→ INSTRUÇÕES DA TAREFA: No texto sobre Piu Piu, qual filme é citado como exemplo de uma chance de voltar no tempo?

→ TEXTO FORNECIDO:
★ ★ ★ ★

Hoje, Piu Piu diz que o que passou, passou, mas sente lá no fundo, uma tristeza de não ter a certeza se dava ou não dava para ele. Faltou coragem, talvez experiência ou até mesmo um padrinho naquela fatídica empreitada, para lhe dar aquele último empurrão. No aconchego do seu travesseiro, quantas vezes ele já pensou que tem tanta gente que não joga nada e virou profissional, porque logo ele, que era um matador de peneiras, não se tornaria um jogador de futebol? Nunca vai saber.
Se houvesse na vida de Piu Piu um momento “De volta para o futuro” (ou para o passado), com o “Marty McFly” e o “Dr. Emmett Brown”, astros marcantes daquele filme inesquecível, lhe dando uma nova chance de reescrever o seu caminho, voltando no tempo momentos antes de entrar naquele ônibus. E se ele pudesse ter as informações e a orientação para realizar aquele teste, do seu próprio “eu”, será que ele seria feliz? Será que também encontraria a sua namorada de novo, que depois virou esposa e teria os seus filhos, que tanto ama? Será que realmente teria uma carreira de sucesso nesse esporte ou teria uma contusão grave ou ainda seria esquecido na penúria de um time pequeno? Ninguém pode responder, nem mesmo ele tem a certeza de que tentaria de novo, a conta já está fechada.

★ ★ ★ ★

→ DADOS REGISTRADOS:
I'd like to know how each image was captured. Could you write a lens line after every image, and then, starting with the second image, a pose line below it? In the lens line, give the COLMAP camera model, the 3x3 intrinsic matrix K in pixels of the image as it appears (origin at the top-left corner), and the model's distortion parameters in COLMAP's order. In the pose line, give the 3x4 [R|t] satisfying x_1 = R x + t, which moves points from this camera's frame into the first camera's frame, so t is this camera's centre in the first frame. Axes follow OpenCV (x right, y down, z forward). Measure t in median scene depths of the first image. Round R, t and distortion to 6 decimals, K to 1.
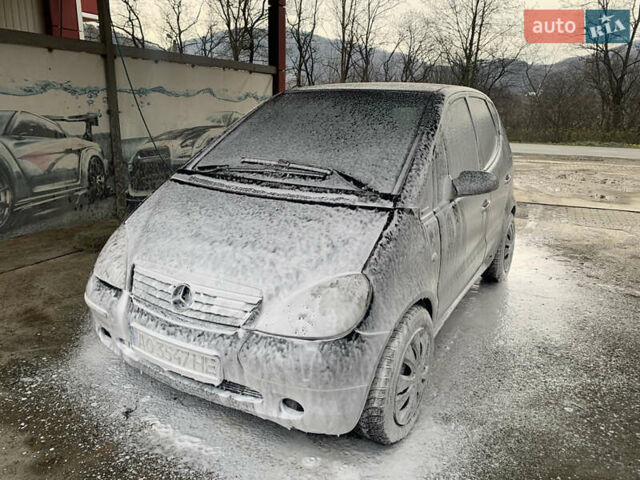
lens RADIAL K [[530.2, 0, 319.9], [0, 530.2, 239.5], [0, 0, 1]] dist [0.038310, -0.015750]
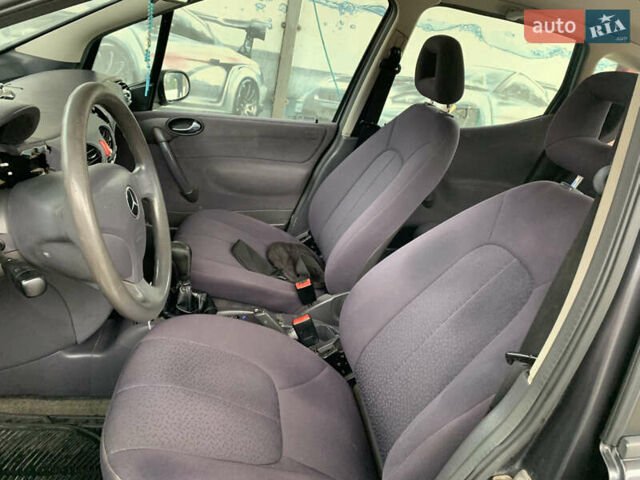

★ ★ ★ ★

→ ÁREA DE RESPOSTA: "De volta para o futuro".